The Laravel team are about to release a new composer package called Laravel Boost this package has 3 core features.
1. Laravel Specific MCP Server
This gives your AI Agent 15 new tools to help you be more efficient, such as searching documentation, running database queries, using tinker.
2. Version specific documentation
The team have ingested, vectorised and made available each version of the documentation for all of the Laravel ecosystem through an API so you get the exact documentation for the package version you're using.
3.Laravel Maintained AI Guidelines
Boost will create your cursor, Claude, Github Co-Pilot guidelines. They nudge the AI agent to develop the code how you would like it.
Bringing it all home.
While we couldn't be there in person this year, the livestream proved that the Laravel community's spirit of innovation transcends physical boundaries. This was the biggest Laracon yet, and the quality of talks - from fresh voices and familiar favourites alike - was exceptional.
For us at Jump24, these aren't just exciting announcements; they're game-changers for our daily workflow. Pest 4's browser testing will finally let us retire our clunky Cypress setup. Livewire's Islands will be the solution we've been searching for on those client projects struggling with performance. And Laravel Boost?

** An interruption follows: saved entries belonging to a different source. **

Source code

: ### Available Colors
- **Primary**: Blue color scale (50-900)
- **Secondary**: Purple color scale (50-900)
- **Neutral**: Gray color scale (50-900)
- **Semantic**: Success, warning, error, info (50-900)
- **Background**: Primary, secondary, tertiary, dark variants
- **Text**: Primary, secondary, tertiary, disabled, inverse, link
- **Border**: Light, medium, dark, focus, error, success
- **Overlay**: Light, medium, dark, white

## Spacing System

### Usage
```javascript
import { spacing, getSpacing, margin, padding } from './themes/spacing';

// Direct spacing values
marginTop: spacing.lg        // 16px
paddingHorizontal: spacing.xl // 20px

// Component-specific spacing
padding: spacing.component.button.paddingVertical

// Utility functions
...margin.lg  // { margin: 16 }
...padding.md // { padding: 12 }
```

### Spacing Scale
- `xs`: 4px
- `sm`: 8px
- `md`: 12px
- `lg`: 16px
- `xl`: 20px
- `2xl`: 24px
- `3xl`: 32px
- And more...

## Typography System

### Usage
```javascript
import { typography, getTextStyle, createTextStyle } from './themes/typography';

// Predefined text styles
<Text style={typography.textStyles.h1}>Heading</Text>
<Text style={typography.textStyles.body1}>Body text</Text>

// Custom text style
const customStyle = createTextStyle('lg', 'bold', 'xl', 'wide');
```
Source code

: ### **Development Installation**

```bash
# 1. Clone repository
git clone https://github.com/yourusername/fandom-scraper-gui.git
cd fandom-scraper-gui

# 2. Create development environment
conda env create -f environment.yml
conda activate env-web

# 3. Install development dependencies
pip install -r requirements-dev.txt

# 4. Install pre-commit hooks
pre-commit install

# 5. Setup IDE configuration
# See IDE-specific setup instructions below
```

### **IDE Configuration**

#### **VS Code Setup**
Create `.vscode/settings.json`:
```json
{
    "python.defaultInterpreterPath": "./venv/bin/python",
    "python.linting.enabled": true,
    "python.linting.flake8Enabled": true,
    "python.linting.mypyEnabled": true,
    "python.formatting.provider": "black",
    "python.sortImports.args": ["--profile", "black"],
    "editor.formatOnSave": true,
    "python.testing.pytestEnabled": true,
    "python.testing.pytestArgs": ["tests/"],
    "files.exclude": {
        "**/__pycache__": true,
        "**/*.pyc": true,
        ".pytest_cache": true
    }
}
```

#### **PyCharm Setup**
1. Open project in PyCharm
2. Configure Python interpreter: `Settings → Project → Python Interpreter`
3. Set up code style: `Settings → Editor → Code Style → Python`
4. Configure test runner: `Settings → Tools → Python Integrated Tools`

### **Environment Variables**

It's exactly what we've been missing to make our AI tools truly understand how we write Laravel code.
The best part about conferences like this isn't just learning about new features - it's the renewed energy and ideas they bring to our work. We're already planning which projects will be first to benefit from these updates, and we can't wait to share our experiences with the community.
Next year, we'll definitely be booking those flights to experience it all in person. Until then, we'll be putting these new tools to work and showing our clients just how powerful the Laravel ecosystem continues to be.